Scientific publications

We describe our experience of three-dimensional numerical simulation of thermohydrodynamic and biogeochemical processes in the White Sea in collaboration with several institutes of the Russian Academy of Sciences and foreign colleagues. The comprehensive model of the White Sea, called JASMINE, is based on the FEMAO model of the Arctic Ocean. It reproduces the dynamics of sea water and ice and includes, i. a., a pelagic biogeochemical submodel BFM, which is able to describe fluxes of matter between scalar fields corresponding to groups of organisms or organic and inorganic matter of various forms and fractions. Matter and energy exchange with bottom sediments and sea ice has also been modeled, and the model includes a sea-ice ecology block BFMSI. Besides, it is possible to simulate contamination transport for tracers of arbitrary origin. We relate the history of developing the model, tell how the spatial resolution was increased, describe the resolved and yet unresolved problems. The problem of boundary values is discussed, as well as the possibility of a cascade simulation, where coarser models of larger objects provide data for more precise regional models.
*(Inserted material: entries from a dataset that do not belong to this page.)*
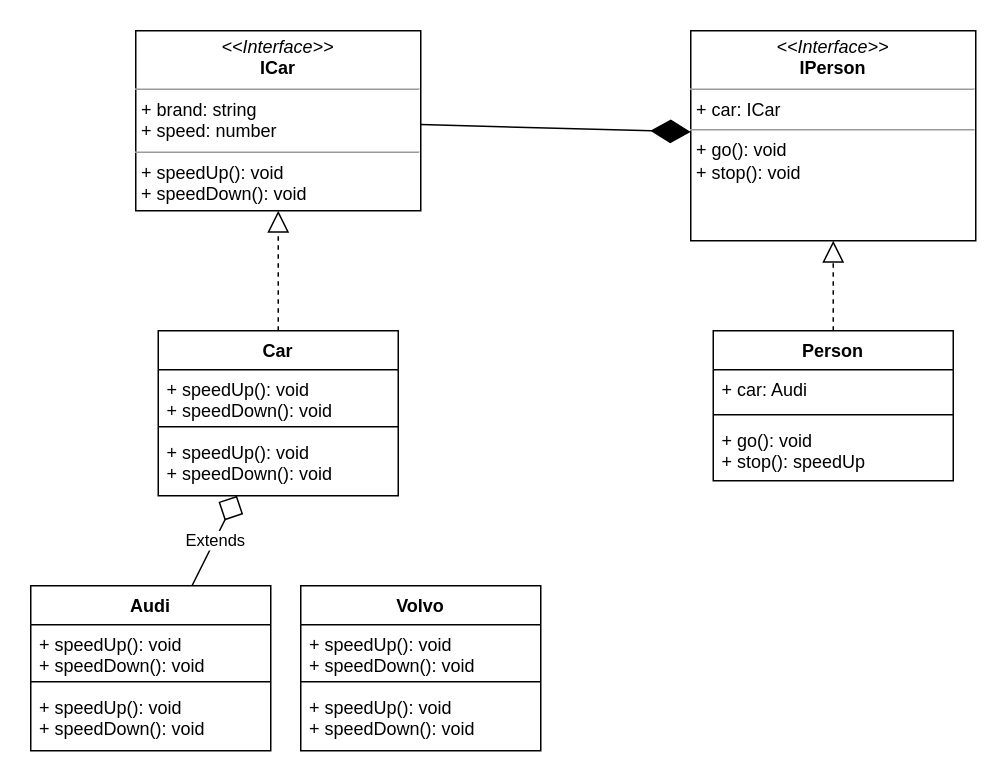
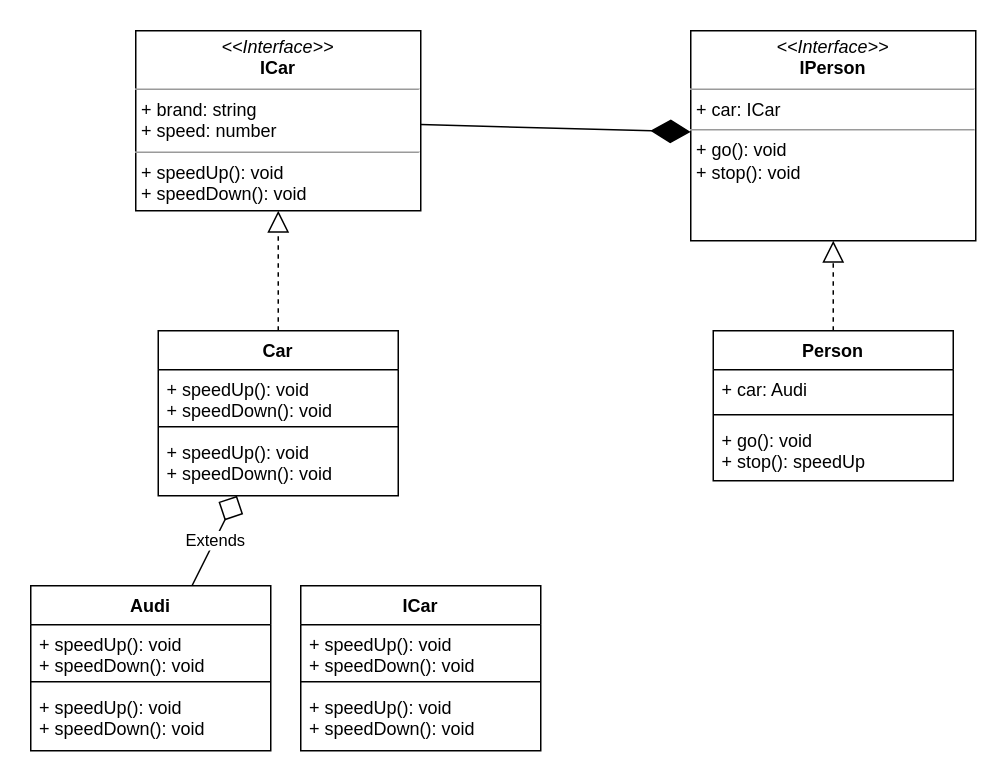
  <mxCell id="0" />
  <mxCell id="1" parent="0" />
  <mxCell id="2" value="Person" style="swimlane;fontStyle=1;align=center;verticalAlign=top;childLayout=stackLayout;horizontal=1;startSize=26;horizontalStack=0;resizeParent=1;resizeParentMax=0;resizeLast=0;collapsible=1;marginBottom=0;whiteSpace=wrap;html=1;" parent="1" vertex="1"><mxGeometry x="475" y="220" width="160" height="100" as="geometry" /></mxCell>
  <mxCell id="3" value="+ car: Audi" style="text;strokeColor=none;fillColor=none;align=left;verticalAlign=top;spacingLeft=4;spacingRight=4;overflow=hidden;rotatable=0;points=[[0,0.5],[1,0.5]];portConstraint=eastwest;whiteSpace=wrap;html=1;" parent="2" vertex="1"><mxGeometry y="26" width="160" height="26" as="geometry" /></mxCell>
  <mxCell id="4" value="" style="line;strokeWidth=1;fillColor=none;align=left;verticalAlign=middle;spacingTop=-1;spacingLeft=3;spacingRight=3;rotatable=0;labelPosition=right;points=[];portConstraint=eastwest;strokeColor=inherit;" parent="2" vertex="1"><mxGeometry y="52" width="160" height="8" as="geometry" /></mxCell>
  <mxCell id="5" value="+ go(): void&lt;br style=&quot;border-color: var(--border-color);&quot;&gt;+ stop(): speedUp" style="text;strokeColor=none;fillColor=none;align=left;verticalAlign=top;spacingLeft=4;spacingRight=4;overflow=hidden;rotatable=0;points=[[0,0.5],[1,0.5]];portConstraint=eastwest;whiteSpace=wrap;html=1;" parent="2" vertex="1"><mxGeometry y="60" width="160" height="40" as="geometry" /></mxCell>
  <mxCell id="6" value="&lt;p style=&quot;margin:0px;margin-top:4px;text-align:center;&quot;&gt;&lt;i&gt;&amp;lt;&amp;lt;Interface&amp;gt;&amp;gt;&lt;/i&gt;&lt;br&gt;&lt;b&gt;ICar&lt;/b&gt;&lt;/p&gt;&lt;hr size=&quot;1&quot;&gt;&lt;p style=&quot;margin:0px;margin-left:4px;&quot;&gt;+ brand: string&lt;br&gt;+ speed: number&lt;/p&gt;&lt;hr size=&quot;1&quot;&gt;&lt;p style=&quot;margin:0px;margin-left:4px;&quot;&gt;+ speedUp(): void&lt;br&gt;+ speedDown(): void&lt;/p&gt;" style="verticalAlign=top;align=left;overflow=fill;fontSize=12;fontFamily=Helvetica;html=1;whiteSpace=wrap;" parent="1" vertex="1"><mxGeometry x="90" y="20" width="190" height="120" as="geometry" /></mxCell>
  <mxCell id="7" value="&lt;p style=&quot;margin:0px;margin-top:4px;text-align:center;&quot;&gt;&lt;i&gt;&amp;lt;&amp;lt;Interface&amp;gt;&amp;gt;&lt;/i&gt;&lt;br&gt;&lt;b&gt;IPerson&lt;/b&gt;&lt;/p&gt;&lt;hr size=&quot;1&quot;&gt;&lt;p style=&quot;margin:0px;margin-left:4px;&quot;&gt;+ car: ICar&lt;br&gt;&lt;/p&gt;&lt;hr size=&quot;1&quot;&gt;&lt;p style=&quot;margin:0px;margin-left:4px;&quot;&gt;+ go(): void&lt;br&gt;+ stop(): void&lt;/p&gt;" style="verticalAlign=top;align=left;overflow=fill;fontSize=12;fontFamily=Helvetica;html=1;whiteSpace=wrap;" parent="1" vertex="1"><mxGeometry x="460" y="20" width="190" height="140" as="geometry" /></mxCell>
  <mxCell id="8" value="Car" style="swimlane;fontStyle=1;align=center;verticalAlign=top;childLayout=stackLayout;horizontal=1;startSize=26;horizontalStack=0;resizeParent=1;resizeParentMax=0;resizeLast=0;collapsible=1;marginBottom=0;whiteSpace=wrap;html=1;" parent="1" vertex="1"><mxGeometry x="105" y="220" width="160" height="110" as="geometry" /></mxCell>
  <mxCell id="9" value="+ speedUp(): void&lt;br style=&quot;border-color: var(--border-color);&quot;&gt;+ speedDown(): void" style="text;strokeColor=none;fillColor=none;align=left;verticalAlign=top;spacingLeft=4;spacingRight=4;overflow=hidden;rotatable=0;points=[[0,0.5],[1,0.5]];portConstraint=eastwest;whiteSpace=wrap;html=1;" parent="8" vertex="1"><mxGeometry y="26" width="160" height="34" as="geometry" /></mxCell>
  <mxCell id="10" value="" style="line;strokeWidth=1;fillColor=none;align=left;verticalAlign=middle;spacingTop=-1;spacingLeft=3;spacingRight=3;rotatable=0;labelPosition=right;points=[];portConstraint=eastwest;strokeColor=inherit;" parent="8" vertex="1"><mxGeometry y="60" width="160" height="8" as="geometry" /></mxCell>
  <mxCell id="11" value="+ speedUp(): void&lt;br style=&quot;border-color: var(--border-color);&quot;&gt;+ speedDown(): void" style="text;strokeColor=none;fillColor=none;align=left;verticalAlign=top;spacingLeft=4;spacingRight=4;overflow=hidden;rotatable=0;points=[[0,0.5],[1,0.5]];portConstraint=eastwest;whiteSpace=wrap;html=1;" parent="8" vertex="1"><mxGeometry y="68" width="160" height="42" as="geometry" /></mxCell>
  <mxCell id="12" value="" style="endArrow=block;dashed=1;endFill=0;endSize=12;html=1;rounded=0;" parent="1" source="2" target="7" edge="1"><mxGeometry width="160" relative="1" as="geometry"><mxPoint x="320" y="370" as="sourcePoint" /><mxPoint x="480" y="370" as="targetPoint" /></mxGeometry></mxCell>
  <mxCell id="13" value="" style="endArrow=block;dashed=1;endFill=0;endSize=12;html=1;rounded=0;" parent="1" source="8" target="6" edge="1"><mxGeometry width="160" relative="1" as="geometry"><mxPoint x="90" y="370" as="sourcePoint" /><mxPoint x="250" y="370" as="targetPoint" /></mxGeometry></mxCell>
  <mxCell id="14" value="Audi" style="swimlane;fontStyle=1;align=center;verticalAlign=top;childLayout=stackLayout;horizontal=1;startSize=26;horizontalStack=0;resizeParent=1;resizeParentMax=0;resizeLast=0;collapsible=1;marginBottom=0;whiteSpace=wrap;html=1;" parent="1" vertex="1"><mxGeometry x="20" y="390" width="160" height="110" as="geometry" /></mxCell>
  <mxCell id="15" value="+ speedUp(): void&lt;br style=&quot;border-color: var(--border-color);&quot;&gt;+ speedDown(): void" style="text;strokeColor=none;fillColor=none;align=left;verticalAlign=top;spacingLeft=4;spacingRight=4;overflow=hidden;rotatable=0;points=[[0,0.5],[1,0.5]];portConstraint=eastwest;whiteSpace=wrap;html=1;" parent="14" vertex="1"><mxGeometry y="26" width="160" height="34" as="geometry" /></mxCell>
  <mxCell id="16" value="" style="line;strokeWidth=1;fillColor=none;align=left;verticalAlign=middle;spacingTop=-1;spacingLeft=3;spacingRight=3;rotatable=0;labelPosition=right;points=[];portConstraint=eastwest;strokeColor=inherit;" parent="14" vertex="1"><mxGeometry y="60" width="160" height="8" as="geometry" /></mxCell>
  <mxCell id="17" value="+ speedUp(): void&lt;br style=&quot;border-color: var(--border-color);&quot;&gt;+ speedDown(): void" style="text;strokeColor=none;fillColor=none;align=left;verticalAlign=top;spacingLeft=4;spacingRight=4;overflow=hidden;rotatable=0;points=[[0,0.5],[1,0.5]];portConstraint=eastwest;whiteSpace=wrap;html=1;" parent="14" vertex="1"><mxGeometry y="68" width="160" height="42" as="geometry" /></mxCell>
- <mxCell id="18" value="Volvo" style="swimlane;fontStyle=1;align=center;verticalAlign=top;childLayout=stackLayout;horizontal=1;startSize=26;horizontalStack=0;resizeParent=1;resizeParentMax=0;resizeLast=0;collapsible=1;marginBottom=0;whiteSpace=wrap;html=1;" parent="1" vertex="1"><mxGeometry x="200" y="390" width="160" height="110" as="geometry" /></mxCell>
+ <mxCell id="18" value="ICar" style="swimlane;fontStyle=1;align=center;verticalAlign=top;childLayout=stackLayout;horizontal=1;startSize=26;horizontalStack=0;resizeParent=1;resizeParentMax=0;resizeLast=0;collapsible=1;marginBottom=0;whiteSpace=wrap;html=1;" parent="1" vertex="1"><mxGeometry x="200" y="390" width="160" height="110" as="geometry" /></mxCell>
  <mxCell id="19" value="+ speedUp(): void&lt;br style=&quot;border-color: var(--border-color);&quot;&gt;+ speedDown(): void" style="text;strokeColor=none;fillColor=none;align=left;verticalAlign=top;spacingLeft=4;spacingRight=4;overflow=hidden;rotatable=0;points=[[0,0.5],[1,0.5]];portConstraint=eastwest;whiteSpace=wrap;html=1;" parent="18" vertex="1"><mxGeometry y="26" width="160" height="34" as="geometry" /></mxCell>
  <mxCell id="20" value="" style="line;strokeWidth=1;fillColor=none;align=left;verticalAlign=middle;spacingTop=-1;spacingLeft=3;spacingRight=3;rotatable=0;labelPosition=right;points=[];portConstraint=eastwest;strokeColor=inherit;" parent="18" vertex="1"><mxGeometry y="60" width="160" height="8" as="geometry" /></mxCell>
  <mxCell id="21" value="+ speedUp(): void&lt;br style=&quot;border-color: var(--border-color);&quot;&gt;+ speedDown(): void" style="text;strokeColor=none;fillColor=none;align=left;verticalAlign=top;spacingLeft=4;spacingRight=4;overflow=hidden;rotatable=0;points=[[0,0.5],[1,0.5]];portConstraint=eastwest;whiteSpace=wrap;html=1;" parent="18" vertex="1"><mxGeometry y="68" width="160" height="42" as="geometry" /></mxCell>
  <mxCell id="22" value="Extends" style="endArrow=diamond;endSize=16;endFill=0;html=1;rounded=0;" parent="1" source="14" target="8" edge="1"><mxGeometry width="160" relative="1" as="geometry"><mxPoint x="140" y="570" as="sourcePoint" /><mxPoint x="300" y="570" as="targetPoint" /></mxGeometry></mxCell>
  <mxCell id="23" value="" style="endArrow=diamondThin;endFill=1;endSize=24;html=1;rounded=0;" edge="1" parent="1" source="6" target="7"><mxGeometry width="160" relative="1" as="geometry"><mxPoint x="280" y="180" as="sourcePoint" /><mxPoint x="440" y="180" as="targetPoint" /></mxGeometry></mxCell>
As an example, we introduce the already implemented interaction between the INM RAS model of the Earth system and JASMINE on INM RAS cluster. We touch upon the systemic problem of the development of complex computing systems in the field of Earth sciences, i. e. the lack of documentation and community, and the fact that the project depends on the availability of a single person: the author of the model. A prototype of a data assimilation system for the model is described: it allows correcting the phase state according to observational data (such as station data). The possibilities of carrying out numerical experiments are demonstrated: the transfer of a passive tracer with a delta-shaped initial distribution, the response of the sea to climate change and, in particular, to variations in river runoff, and other applications of the model to achieve a better understanding of the processes in the White Sea.